[Hardware design source data]
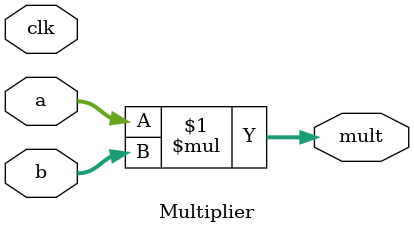
<source format=v>
module Multiplier (
    input wire clk,
    input [31:0] a,
    input [31:0] b,
    output [31:0] mult
);
    assign mult = a * b;
endmodule
</source>
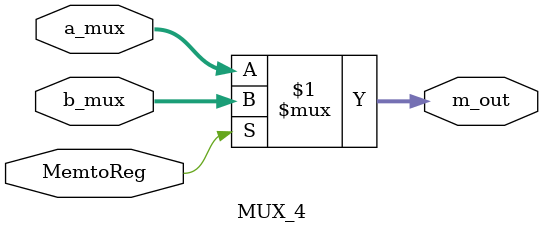
<source format=v>
`timescale 1ns / 1ps
module MUX_4(
    input [31:0] a_mux,
    input [31:0] b_mux,
    input MemtoReg,
    output [31:0] m_out
);
assign m_out = MemtoReg ? b_mux : a_mux ;
endmodule 


</source>
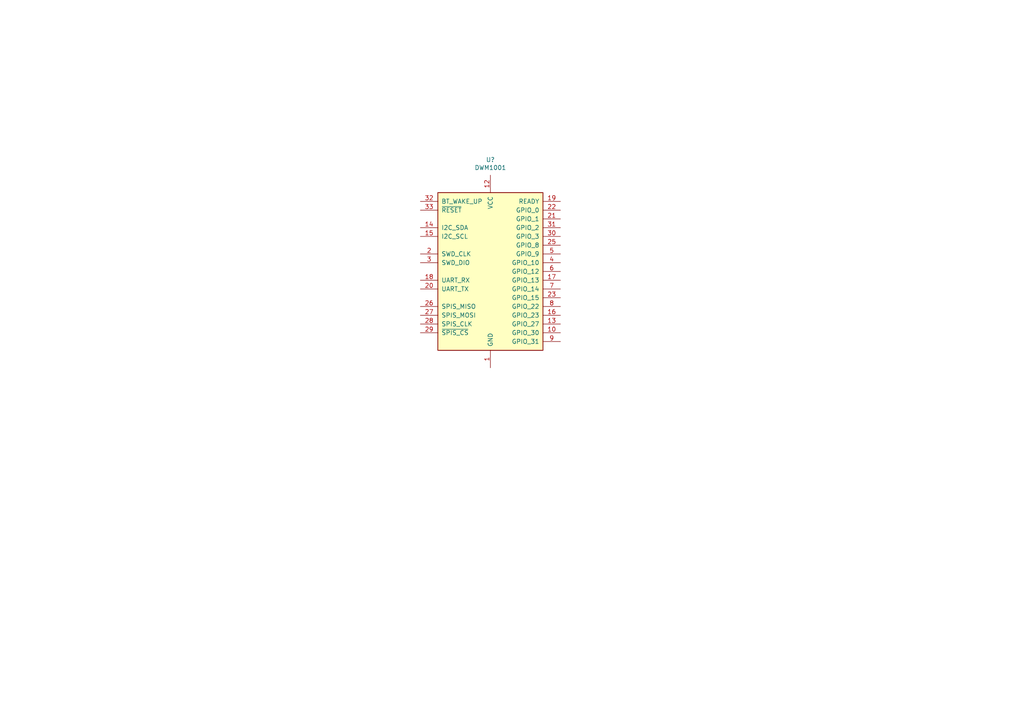
<source format=kicad_sch>
(kicad_sch (version 20200828) (generator eeschema)

  (page 1 1)

  (paper "A4")

  


  (symbol (lib_id "RF_Module:DWM1001") (at 142.24 78.74 0) (unit 1)
    (in_bom yes) (on_board yes)
    (uuid "395848a5-8c18-4936-9b46-a6785f6b4cfd")
    (property "Reference" "U?" (id 0) (at 142.24 46.3358 0))
    (property "Value" "DWM1001" (id 1) (at 142.24 48.6345 0))
    (property "Footprint" "RF_Module:DecaWave_DWM1001" (id 2) (at 160.02 102.87 0)
      (effects (font (size 1.27 1.27)) hide)
    )
    (property "Datasheet" "https://www.decawave.com/sites/default/files/dwm1001_datasheet.pdf" (id 3) (at 165.1 99.06 0)
      (effects (font (size 1.27 1.27)) hide)
    )
  )

  (symbol_instances
    (path "/395848a5-8c18-4936-9b46-a6785f6b4cfd"
      (reference "U?") (unit 1) (value "DWM1001") (footprint "RF_Module:DecaWave_DWM1001")
    )
  )
)

</source>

[WHAT THE EXERCISE ASKS] Copy out the lines above, from the one holding "142.24 46.3358 0))" through the final line, with no other lines.

[COMPLETED EXERCISE]
    (property "Reference" "U?" (id 0) (at 142.24 46.3358 0))
    (property "Value" "DWM1001" (id 1) (at 142.24 48.6345 0))
    (property "Footprint" "RF_Module:DecaWave_DWM1001" (id 2) (at 160.02 102.87 0)
      (effects (font (size 1.27 1.27)) hide)
    )
    (property "Datasheet" "https://www.decawave.com/sites/default/files/dwm1001_datasheet.pdf" (id 3) (at 165.1 99.06 0)
      (effects (font (size 1.27 1.27)) hide)
    )
  )

  (symbol_instances
    (path "/395848a5-8c18-4936-9b46-a6785f6b4cfd"
      (reference "U?") (unit 1) (value "DWM1001") (footprint "RF_Module:DecaWave_DWM1001")
    )
  )
)

</source>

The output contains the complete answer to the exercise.